2. SQL Features (Batch / Materialized)

Perfect for aggregations, joins, and large-scale data processing that should happen in the warehouse.

@feature(
    entity=User,
    sql="SELECT user_id, count(*) as txn_count FROM transactions GROUP BY user_id",
    materialize=True,
    refresh=timedelta(minutes=10)
)
def user_txn_count(user_id: str) -> int:
    return 0 # Fallback value or type hint

How it works:

  • Offline Retrieval: Fabra executes the SQL query against your Offline Store (DuckDB or Postgres) and joins the result to your entity dataframe.
  • Materialization: The Scheduler executes the SQL query periodically and bulk-loads the results into Redis.
  • Online Serving: The API serves the pre-computed value from Redis.

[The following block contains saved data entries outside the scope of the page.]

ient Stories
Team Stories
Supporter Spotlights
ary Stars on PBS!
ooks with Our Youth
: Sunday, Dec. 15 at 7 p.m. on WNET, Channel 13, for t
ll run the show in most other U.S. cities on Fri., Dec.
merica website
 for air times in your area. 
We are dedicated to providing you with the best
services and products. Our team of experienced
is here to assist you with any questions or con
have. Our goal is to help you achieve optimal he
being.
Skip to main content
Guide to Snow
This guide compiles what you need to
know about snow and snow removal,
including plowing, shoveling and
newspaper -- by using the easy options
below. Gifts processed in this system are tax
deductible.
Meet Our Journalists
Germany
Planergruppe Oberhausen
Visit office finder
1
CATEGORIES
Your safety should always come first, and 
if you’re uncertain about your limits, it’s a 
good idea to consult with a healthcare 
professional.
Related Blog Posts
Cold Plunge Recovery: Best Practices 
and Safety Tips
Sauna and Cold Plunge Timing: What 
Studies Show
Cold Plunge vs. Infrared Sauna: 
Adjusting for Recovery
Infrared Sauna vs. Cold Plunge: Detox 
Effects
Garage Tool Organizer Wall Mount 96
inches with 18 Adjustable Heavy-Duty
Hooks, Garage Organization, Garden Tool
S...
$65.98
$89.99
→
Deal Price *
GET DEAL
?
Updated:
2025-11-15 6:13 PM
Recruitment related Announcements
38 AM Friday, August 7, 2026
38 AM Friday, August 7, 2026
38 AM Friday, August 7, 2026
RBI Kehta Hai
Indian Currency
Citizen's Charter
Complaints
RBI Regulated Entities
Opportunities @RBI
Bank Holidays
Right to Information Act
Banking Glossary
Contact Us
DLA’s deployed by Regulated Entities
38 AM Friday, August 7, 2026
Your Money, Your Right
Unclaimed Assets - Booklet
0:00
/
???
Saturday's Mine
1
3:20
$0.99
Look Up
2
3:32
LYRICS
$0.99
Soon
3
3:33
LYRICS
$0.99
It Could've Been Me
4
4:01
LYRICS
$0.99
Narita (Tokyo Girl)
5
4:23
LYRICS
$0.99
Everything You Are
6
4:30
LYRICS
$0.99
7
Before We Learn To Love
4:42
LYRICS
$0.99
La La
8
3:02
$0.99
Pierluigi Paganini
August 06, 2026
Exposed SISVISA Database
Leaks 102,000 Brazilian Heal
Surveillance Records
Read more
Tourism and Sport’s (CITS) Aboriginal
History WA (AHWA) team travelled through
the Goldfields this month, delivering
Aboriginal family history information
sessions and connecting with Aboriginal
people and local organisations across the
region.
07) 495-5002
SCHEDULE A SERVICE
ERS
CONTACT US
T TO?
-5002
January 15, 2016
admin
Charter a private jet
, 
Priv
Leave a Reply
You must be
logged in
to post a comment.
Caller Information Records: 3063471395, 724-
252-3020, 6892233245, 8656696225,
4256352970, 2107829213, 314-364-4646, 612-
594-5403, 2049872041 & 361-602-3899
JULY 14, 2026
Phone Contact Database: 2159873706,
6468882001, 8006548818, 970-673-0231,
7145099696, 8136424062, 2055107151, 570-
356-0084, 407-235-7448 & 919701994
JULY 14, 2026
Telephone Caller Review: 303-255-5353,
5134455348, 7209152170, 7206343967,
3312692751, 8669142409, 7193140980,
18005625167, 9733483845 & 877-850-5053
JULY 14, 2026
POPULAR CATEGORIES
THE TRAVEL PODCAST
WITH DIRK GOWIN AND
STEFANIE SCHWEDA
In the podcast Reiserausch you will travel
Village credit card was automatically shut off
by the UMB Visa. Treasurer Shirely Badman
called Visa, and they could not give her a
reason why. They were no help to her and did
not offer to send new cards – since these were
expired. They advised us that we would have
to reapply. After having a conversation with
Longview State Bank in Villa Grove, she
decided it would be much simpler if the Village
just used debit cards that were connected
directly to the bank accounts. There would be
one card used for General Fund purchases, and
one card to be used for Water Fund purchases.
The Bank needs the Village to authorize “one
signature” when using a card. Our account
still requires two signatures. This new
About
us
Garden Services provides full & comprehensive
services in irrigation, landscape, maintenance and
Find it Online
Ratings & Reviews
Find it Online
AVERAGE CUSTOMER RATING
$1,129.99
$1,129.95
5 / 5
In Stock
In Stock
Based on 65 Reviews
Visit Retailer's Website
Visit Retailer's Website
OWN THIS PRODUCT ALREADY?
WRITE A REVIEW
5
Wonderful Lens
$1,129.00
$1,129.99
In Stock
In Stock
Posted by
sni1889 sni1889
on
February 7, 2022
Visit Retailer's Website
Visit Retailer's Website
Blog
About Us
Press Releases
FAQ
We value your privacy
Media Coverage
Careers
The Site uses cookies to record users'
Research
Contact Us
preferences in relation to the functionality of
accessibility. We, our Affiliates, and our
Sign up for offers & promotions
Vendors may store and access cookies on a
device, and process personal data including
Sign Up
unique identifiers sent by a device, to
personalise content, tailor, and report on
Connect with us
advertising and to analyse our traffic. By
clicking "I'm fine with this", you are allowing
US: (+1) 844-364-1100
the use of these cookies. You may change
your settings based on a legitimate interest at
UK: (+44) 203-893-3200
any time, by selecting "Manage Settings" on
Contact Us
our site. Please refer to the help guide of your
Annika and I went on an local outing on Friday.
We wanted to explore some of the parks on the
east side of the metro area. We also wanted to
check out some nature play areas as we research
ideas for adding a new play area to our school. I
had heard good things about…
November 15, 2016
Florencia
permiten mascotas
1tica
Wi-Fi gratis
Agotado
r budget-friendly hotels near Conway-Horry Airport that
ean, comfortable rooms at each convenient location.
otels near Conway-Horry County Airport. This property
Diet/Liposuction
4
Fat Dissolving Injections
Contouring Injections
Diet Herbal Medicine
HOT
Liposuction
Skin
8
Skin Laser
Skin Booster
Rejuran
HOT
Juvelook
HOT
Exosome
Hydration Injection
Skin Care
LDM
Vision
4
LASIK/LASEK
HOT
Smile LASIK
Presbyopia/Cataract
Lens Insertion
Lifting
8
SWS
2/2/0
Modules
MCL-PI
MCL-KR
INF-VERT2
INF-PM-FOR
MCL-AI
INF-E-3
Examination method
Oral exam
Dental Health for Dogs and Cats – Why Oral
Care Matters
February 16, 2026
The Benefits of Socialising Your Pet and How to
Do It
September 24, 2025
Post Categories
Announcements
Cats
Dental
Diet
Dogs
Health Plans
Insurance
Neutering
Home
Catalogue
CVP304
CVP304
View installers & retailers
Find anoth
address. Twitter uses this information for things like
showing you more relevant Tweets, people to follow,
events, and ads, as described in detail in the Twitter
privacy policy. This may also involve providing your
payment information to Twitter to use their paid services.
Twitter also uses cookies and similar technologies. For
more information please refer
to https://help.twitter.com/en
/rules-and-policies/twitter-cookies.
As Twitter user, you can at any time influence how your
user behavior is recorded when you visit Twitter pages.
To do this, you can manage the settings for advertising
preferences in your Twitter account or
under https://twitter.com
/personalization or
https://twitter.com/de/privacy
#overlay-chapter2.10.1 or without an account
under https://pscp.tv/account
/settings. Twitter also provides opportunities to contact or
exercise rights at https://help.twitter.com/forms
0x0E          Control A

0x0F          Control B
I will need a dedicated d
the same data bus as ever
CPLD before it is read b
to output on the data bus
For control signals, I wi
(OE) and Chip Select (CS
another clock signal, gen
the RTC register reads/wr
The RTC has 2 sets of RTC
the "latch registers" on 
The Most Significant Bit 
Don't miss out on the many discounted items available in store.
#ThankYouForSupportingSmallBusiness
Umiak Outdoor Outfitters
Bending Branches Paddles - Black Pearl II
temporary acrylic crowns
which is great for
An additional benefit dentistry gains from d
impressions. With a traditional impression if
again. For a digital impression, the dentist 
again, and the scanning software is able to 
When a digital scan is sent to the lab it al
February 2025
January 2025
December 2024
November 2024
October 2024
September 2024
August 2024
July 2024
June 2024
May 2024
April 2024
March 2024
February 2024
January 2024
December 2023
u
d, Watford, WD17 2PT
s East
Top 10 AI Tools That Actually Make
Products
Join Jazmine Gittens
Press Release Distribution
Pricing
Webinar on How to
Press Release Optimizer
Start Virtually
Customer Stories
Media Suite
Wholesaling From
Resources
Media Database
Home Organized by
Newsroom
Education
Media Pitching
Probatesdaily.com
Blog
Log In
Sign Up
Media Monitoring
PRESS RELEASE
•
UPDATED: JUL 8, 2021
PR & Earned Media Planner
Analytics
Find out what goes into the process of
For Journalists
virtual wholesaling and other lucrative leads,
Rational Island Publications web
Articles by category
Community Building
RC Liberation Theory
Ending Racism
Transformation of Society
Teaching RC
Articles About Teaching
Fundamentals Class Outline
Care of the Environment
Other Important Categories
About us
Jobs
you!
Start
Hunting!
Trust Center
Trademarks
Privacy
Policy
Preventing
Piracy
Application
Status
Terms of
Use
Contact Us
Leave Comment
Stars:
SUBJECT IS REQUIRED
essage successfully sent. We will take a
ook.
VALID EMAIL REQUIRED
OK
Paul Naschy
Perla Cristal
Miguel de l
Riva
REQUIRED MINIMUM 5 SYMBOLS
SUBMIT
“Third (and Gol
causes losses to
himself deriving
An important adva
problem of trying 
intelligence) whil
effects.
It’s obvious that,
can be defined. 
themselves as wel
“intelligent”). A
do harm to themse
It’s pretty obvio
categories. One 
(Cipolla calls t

[!IMPORTANT] Point-in-Time Correctness: For SQL features, your entity dataframe must have a timestamp column (default: event_timestamp or timestamp) to perform the ASOF join correctly.

Mixing Both

You can mix both types in the same request!

training_df = await store.get_training_data(
    entity_df,
    features=["name_length", "user_txn_count"]
)

Fabra automatically handles the orchestration:

  1. Computes name_length in Python.
  2. Delegates user_txn_count to the database.
  3. Merges everything into a single DataFrame.